I’m 42 today and, waking up with blue circles and bags under my eyes, I look it. Well, that’s the result of two days on my feet in the kitchen, cooking for 35 people (yes, I did have lots of help – thank you, Shannon!) for our annual Thanksgiving/ birthday/ housewarming feast (the housewarming part is not meant to be annual). Most of the time, people say I look young for my age, and I don’t think it’s just idle flattery.

I’ve been trying to understand the logic by which Italians decide to call me signora (Mrs.) or signorina (Miss). When Ross was small and I was in daily contact with her teachers and other parents at her schools, I was accustomed to being signora, because everyone assumed that, as a mother, I must also be a Mrs.

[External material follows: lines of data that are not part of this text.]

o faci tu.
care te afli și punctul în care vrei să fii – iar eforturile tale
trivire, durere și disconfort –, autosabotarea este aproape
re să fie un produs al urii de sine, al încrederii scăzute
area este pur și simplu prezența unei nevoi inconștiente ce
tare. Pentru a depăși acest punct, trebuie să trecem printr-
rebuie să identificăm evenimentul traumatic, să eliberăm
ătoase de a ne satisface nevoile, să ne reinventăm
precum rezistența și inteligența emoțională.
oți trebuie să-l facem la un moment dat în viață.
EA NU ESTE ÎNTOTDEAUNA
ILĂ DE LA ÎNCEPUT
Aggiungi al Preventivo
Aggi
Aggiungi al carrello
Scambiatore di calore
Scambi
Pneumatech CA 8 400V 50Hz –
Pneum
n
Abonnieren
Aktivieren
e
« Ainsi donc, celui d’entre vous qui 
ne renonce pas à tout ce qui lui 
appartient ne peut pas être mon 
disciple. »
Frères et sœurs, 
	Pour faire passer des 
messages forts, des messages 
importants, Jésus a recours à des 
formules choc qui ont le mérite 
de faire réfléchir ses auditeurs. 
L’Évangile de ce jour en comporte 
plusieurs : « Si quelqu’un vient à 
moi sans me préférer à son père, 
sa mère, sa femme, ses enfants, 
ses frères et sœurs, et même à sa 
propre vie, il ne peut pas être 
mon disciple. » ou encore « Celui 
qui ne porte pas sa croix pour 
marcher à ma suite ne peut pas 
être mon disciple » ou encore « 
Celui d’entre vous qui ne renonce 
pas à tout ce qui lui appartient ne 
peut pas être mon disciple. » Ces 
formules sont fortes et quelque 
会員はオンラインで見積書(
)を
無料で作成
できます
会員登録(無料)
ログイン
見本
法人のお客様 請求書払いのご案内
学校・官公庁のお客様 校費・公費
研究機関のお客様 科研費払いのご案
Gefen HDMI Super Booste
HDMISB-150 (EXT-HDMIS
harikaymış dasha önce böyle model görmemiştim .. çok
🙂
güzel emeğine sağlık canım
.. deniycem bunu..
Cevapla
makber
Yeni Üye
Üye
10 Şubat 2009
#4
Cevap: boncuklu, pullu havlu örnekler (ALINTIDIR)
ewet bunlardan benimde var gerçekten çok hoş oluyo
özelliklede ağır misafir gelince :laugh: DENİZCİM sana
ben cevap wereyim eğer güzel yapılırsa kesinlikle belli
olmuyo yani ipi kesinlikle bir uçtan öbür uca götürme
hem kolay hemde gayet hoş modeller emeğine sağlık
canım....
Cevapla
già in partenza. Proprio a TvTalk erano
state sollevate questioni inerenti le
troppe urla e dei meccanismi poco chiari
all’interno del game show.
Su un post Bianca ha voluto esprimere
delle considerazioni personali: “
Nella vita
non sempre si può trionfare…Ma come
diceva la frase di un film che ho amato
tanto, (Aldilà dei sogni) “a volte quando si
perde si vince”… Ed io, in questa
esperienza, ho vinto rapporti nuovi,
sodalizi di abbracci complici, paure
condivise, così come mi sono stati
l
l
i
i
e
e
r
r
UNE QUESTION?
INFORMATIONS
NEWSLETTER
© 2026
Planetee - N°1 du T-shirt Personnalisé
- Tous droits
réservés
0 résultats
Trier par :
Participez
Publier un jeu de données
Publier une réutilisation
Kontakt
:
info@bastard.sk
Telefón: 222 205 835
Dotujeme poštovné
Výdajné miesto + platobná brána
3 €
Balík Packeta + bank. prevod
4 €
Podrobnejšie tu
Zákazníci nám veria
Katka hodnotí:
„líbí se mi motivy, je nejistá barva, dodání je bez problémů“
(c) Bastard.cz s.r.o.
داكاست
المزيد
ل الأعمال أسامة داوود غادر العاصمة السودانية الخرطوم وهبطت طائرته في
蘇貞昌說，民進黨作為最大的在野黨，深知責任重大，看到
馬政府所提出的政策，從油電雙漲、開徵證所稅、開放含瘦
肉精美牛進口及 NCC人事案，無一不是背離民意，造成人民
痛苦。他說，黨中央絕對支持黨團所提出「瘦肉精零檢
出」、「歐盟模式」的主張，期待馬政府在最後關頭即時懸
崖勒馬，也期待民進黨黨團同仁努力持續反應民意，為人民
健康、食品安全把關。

This signora habit almost got me arrested once. I was getting off the bus in Milan, in a hurry to pick up Ross from daycare, and swept right past the squad of public transport inspectors doing one of their random checks. I completely ignored the calls behind me of “Signorina! Signorina!,” assuming they couldn’t be directed at me. So the inspectors thought I was running away to dodge a fine for travelling without a ticket (actually, I am always scrupulous about bus and train tickets, except when I forget to stamp them).

I’m often called signorina even now. This may be because I often dress informally, by Italian standards, in jeans and sweaters. In a business suit and heels, I’m almost always signora. On some occasions, the choice of address seems to be based on the speaker’s desire to flatter me, and which term they think will accomplish that.